The “Affluent Marketing Tracking Study No. 23” found that half of affluent consumers who are purchasing designer apparel are making purchases online through a computer. Since both men and women are buying online, luxury marketers need to make sure their ecommerce sites are up to par.
“The greater number of people buying online versus mobile devices may be the result of online being more appropriate for a considered purchase, while mobile may be favored for more spontaneous and less considered purchases as well as for comparison shopping while in a store,” said Ron Kurtz, president of the American Affluence Research Center, Atlanta.
During the last year, 43 percent of affluent women and 20 percent of affluent men said they purchased designer apparel.
Affluent women seem to be comfortable making purchases online, since 51 percent report buying designer apparel online through a computer, while 44 percent made purchases in-store, 3 percent used a mobile device and another 3 percent made the purchase by phone.
Affluent men have similar designer apparel purchasing habits.
Half of affluent men purchased apparel online via a computer, 39 percent were made in-store, 9 percent were made by a mobile device and 2 percent made purchases by phone.
However, affluent consumers are also purchasing non-designer apparel. Sixty percent of affluent women and 26 percent of affluent men report purchasing non-designer apparel products.
Also, few affluent consumers researched a product online without making a purchase.
Thirteen percent of affluent consumers researched designer apparel online and 9 percent researched non-designer apparel and made no purchase. For both, women are more likely than men to do research online and not make a purchase.
Overall, the data shows that affluent consumers are buying all types of apparel products online.
“It was interesting to see that women are more likely than men to research and purchase apparel online,” Mr. Kurtz said.
“It was also interesting that the source of purchases had about the same profile or pattern for designer apparel as for non-designer apparel,” he said.
Stepping up ecommerce
Since affluent consumers are making most of their apparel purchases online, luxury marketers need to make sure that their ecommerce sites are able to take consumers easily through their purchase journey.

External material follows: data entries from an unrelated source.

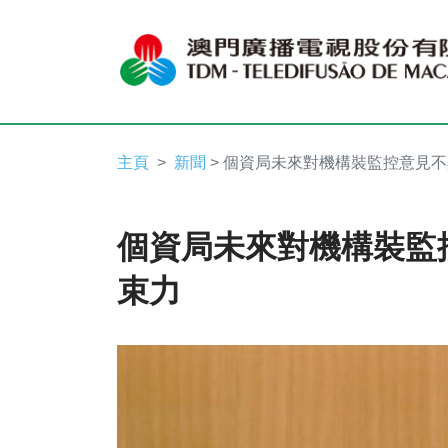
主頁
新聞
> 個資局未來對機構裝監控意見
個資局未來對機構裝監
束力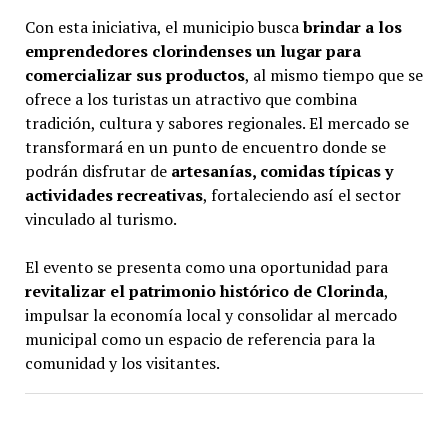
Con esta iniciativa, el municipio busca
brindar a los
emprendedores clorindenses un lugar para
comercializar sus productos
, al mismo tiempo que se
ofrece a los turistas un atractivo que combina
tradición, cultura y sabores regionales. El mercado se
transformará en un punto de encuentro donde se
podrán disfrutar de
artesanías, comidas típicas y
actividades recreativas
, fortaleciendo así el sector
vinculado al turismo.
El evento se presenta como una oportunidad para
revitalizar el patrimonio histórico de Clorinda
,
impulsar la economía local y consolidar al mercado
municipal como un espacio de referencia para la
comunidad y los visitantes.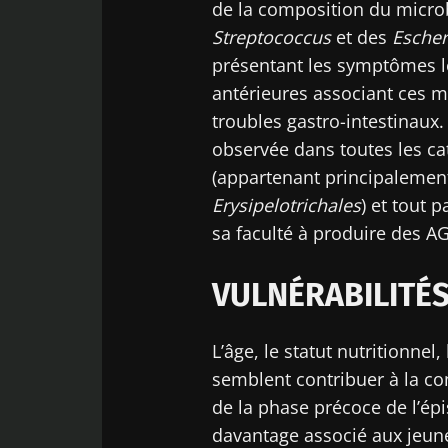
de la composition du micro
Streptococcus
et des
Escher
Déc
Être redir
Je souhaite
présentant les symptômes l
antérieures associant ces m
Rester su
J’ai lu et a
troubles gastro-intestinaux
Microbiota 
observée dans toutes les ca
* Champs obligato
(appartenant principalemen
Erysipelotrichales
) et tout 
BMI 20-35
sa faculté à produire des A
23/07/2026
VULNÉRABILITÉS
Impact des
microbiotes s
santé reprodu
L’âge, le statut nutritionnel
semblent contribuer à la c
de la phase précoce de l’ép
Lire l'article
davantage associé aux jeune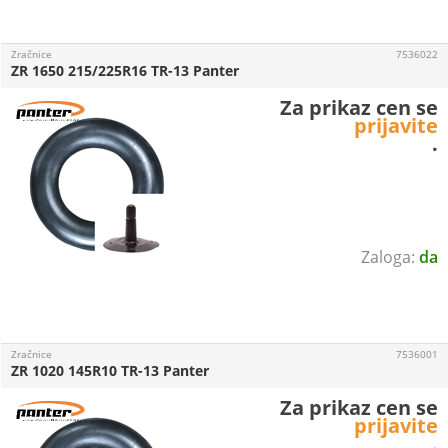
Zračnice
7536022
ZR 1650 215/225R16 TR-13 Panter
Za prikaz cen se
prijavite
.
da
Zračnice
7536001
ZR 1020 145R10 TR-13 Panter
Za prikaz cen se
prijavite
.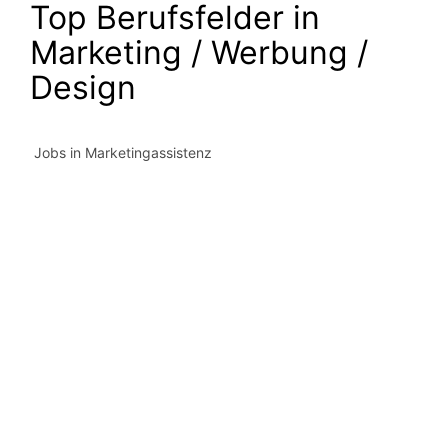
Top Berufsfelder in
Marketing / Werbung /
Design
Jobs in Marketingassistenz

Many luxury marketers have recently revamped their Web sites to help online shoppers make purchases. This can be especially helpful for consumers who are not nearby retail location.
For instance, Italian label Missoni launched its Web site at the end of March to offer ecommerce and brand content on a signal platform just as other fashion houses are doing the same. The site opens with a runway video taking up the majority of the screen while more content is offered below the fold (see story).
Missoni's site below the fold
Also, menswear label Ermenegildo Zegna overhauled its digital strategy to combine content and commerce and offer a seamless Web experience to consumers in all global markets.
The brand reformatted its Web site to act as a hub for all brand happenings where consumers can access collections, ecommerce, company news and style guides. Zegna launched the Web site with a giveaway of a black satin bow tie accompanied by a video tutorial to the first 100 customers (see story).
Zegna.com's shopping menu
Luxury marketers should be aware that consumers are making online purchases and should make their ecommerce sites appealing to gain more transactions.
“Luxury marketers need to be responsive to the increasing orientation of affluent consumers to research and purchase online,” Mr. Kurtz said.